What constitutes a strong will depends on what time frame we consider:
- Stubbornness. In the short term, a strong-willed man does everything in his power to win the current fight, even at the cost of losing the battle, let alone the war. This is the person who resists the truth because he can never be wrong, who mistreats and diminishes others in petty displays of power, and who never changes course even when it’s obvious that his plan is stupid.
- Goal fixation. In the medium term, a strong-willed man does everything in his power to achieve his goals. This includes the gold medalist who sacrifices his health for glory, the opportunist who corrupts his character for profit or popularity, and the workaholic who neglects his body and family for economic success.
- Life maximization.
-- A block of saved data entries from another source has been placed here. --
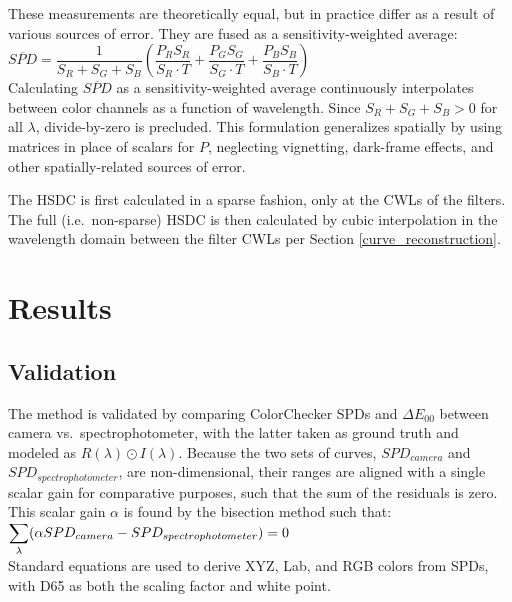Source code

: \documentclass[twocolumn,10pt]{asme2ej}
\newcommand{\id}{\hspace{6 mm}}
\begin{document}
These measurements are theoretically equal, but in practice differ as a result of various sources of error. They are fused as a sensitivity-weighted average: \\

$\overline{SPD} = \dfrac{1}{S_R+S_G+S_B} \left( \dfrac{P_R S_R}{S_R \cdot T} + \dfrac{P_G S_G}{S_G \cdot T} + \dfrac{P_B S_B}{S_B \cdot T} \right)$\\

Calculating $\overline{SPD}$ as a sensitivity-weighted average continuously interpolates between color channels as a function of wavelength. Since $S_R+S_G+S_B > 0$ for all $\lambda$, divide-by-zero is precluded. This formulation generalizes spatially by using matrices in place of scalars for $P$, neglecting vignetting, dark-frame effects, and other spatially-related sources of error.

\id The HSDC is first calculated in a sparse fashion, only at the CWLs of the filters. The full (i.e.\ non-sparse) HSDC is then calculated by cubic interpolation in the wavelength domain between the filter CWLs per Section \ref{curve_reconstruction}.

\section{Results}
\subsection{Validation}
\label{validation}

The method is validated by comparing ColorChecker SPDs and $\Delta E_{00}$ between camera vs.\ spectrophotometer, with the latter taken as ground truth and modeled as $R(\lambda) \odot I(\lambda)$. Because the two sets of curves, $SPD_{camera}$ and $SPD_{spectrophotometer}$, are non-dimensional, their ranges are aligned with a single scalar gain for comparative purposes, such that the sum of the residuals is zero. This scalar gain $\alpha$ is found by the bisection method such that:\\

$\mathlarger{ \sum_{\lambda}} ( \alpha SPD_{camera}- SPD_{spectrophotometer} )=0$ \\

Standard equations are used to derive XYZ, Lab, and RGB colors from SPDs, with D65 as both the scaling factor and white point. \cite{Lindbloom}
\end{document}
In the long term, a strong-willed man does everything in his power to win at life itself. This is the person who balances all areas of his life with determination after due deliberation, who places growth, awareness, and well-being above his ego’s coping mechanisms, and who compromises neither his values nor his cheerful serenity just to fulfill culturally dictated duties while chasing socially glamorized ends, for he understands that dying is the only real duty and death the ultimate end.
We can easily detect stubborn myopia at the point where learning stops and where relationships break or become abusive. But when does high-achieving enthusiasm—one’s will to greatness—deteriorate into goal-fixated fanaticism? This happens when a goal becomes obsessive, when it constrains one’s freedom, when it limits one’s behavioral flexibility such that one pursues the goal not out of a conscious decision on what is good, but out of deep-seated insecurities and unreflected desires. Although obsessions may indeed reflect volitional strength, their underlying will is misdirected like that of the anorexic who used her willpower to develop an eating disorder. Goals are a great way to help structure one’s life, but they must not be mistaken for life’s substance.